Adhesive Capsulitis typically develops in three stages, each stage typically lasting 3-4 months:

- Freezing Stage During this stage pain can occur with any movement or while at rest. It may be difficult finding a comfortable position in which to sleep.
- Frozen Stage Pain may begin to diminish during this stage; however, shoulder range of motion also begins to decrease. Patients may notice they are not able to reach into their back pocket or comb the back of their hair.
- Thawing Stage During this stage the condition slowly improves and range of motion is slowly regained.



The best treatment is rest, pain medications as needed, and to learn to live life around the limitations of the range of motion.

Some patients may benefits from a closed manipulation of the shoulder. A closed manipulation is physical therapy of the shoulder while the patient is under anesthesia. Due to the anesthesia component this is done at the surgical center, patients are put to sleep with a general anesthesia and then Dr. King moves the shoulder in all directions in order to regain range of motion for the patient's shoulder.

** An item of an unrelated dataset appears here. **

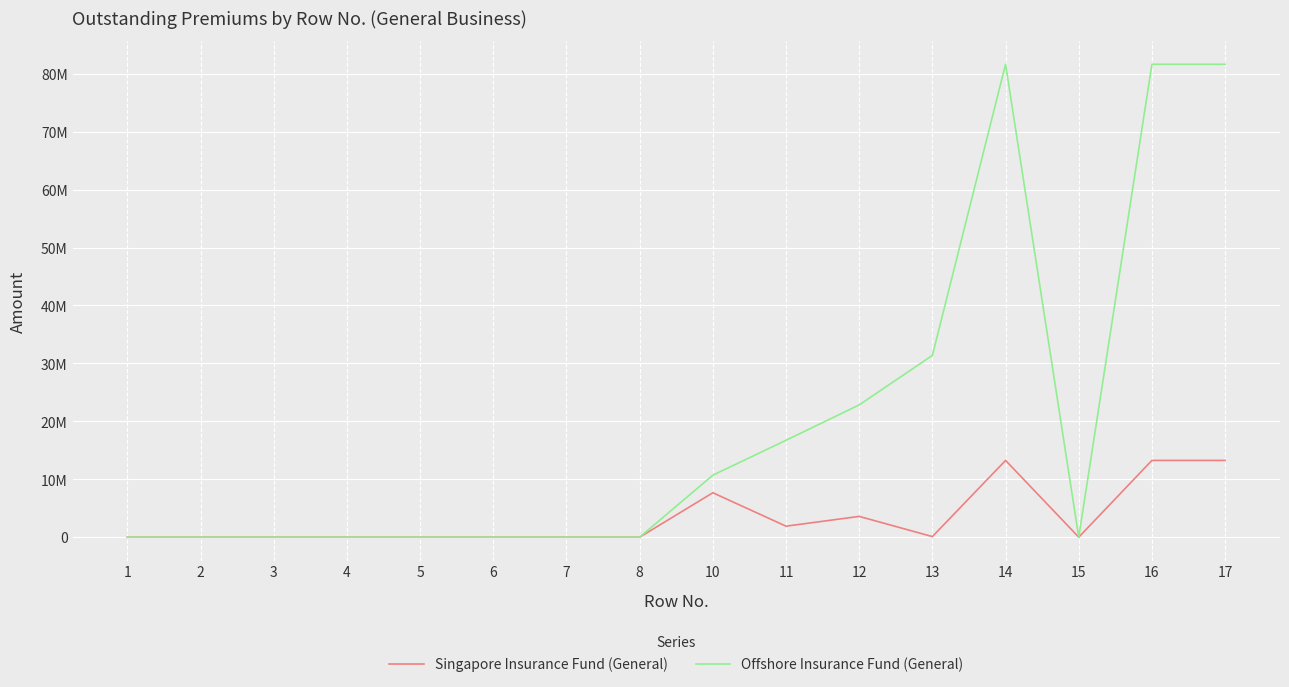

Is the value of Singapore Insurance Fund (General) at 4 greater than the value of Offshore Insurance Fund (General) at 13?

No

In addition to a closed manipulation, some patients may benefit from cortisone injection which acts to decrease the inflammatory process as well as stimulate circulation in the shoulder joint.


Surgery for adhesive capsulitis is not recommended as studies have shown surgery can cause further restriction of motion in the shoulder.


Most patients fully recover and return to full pain-free range of motion after 12 months.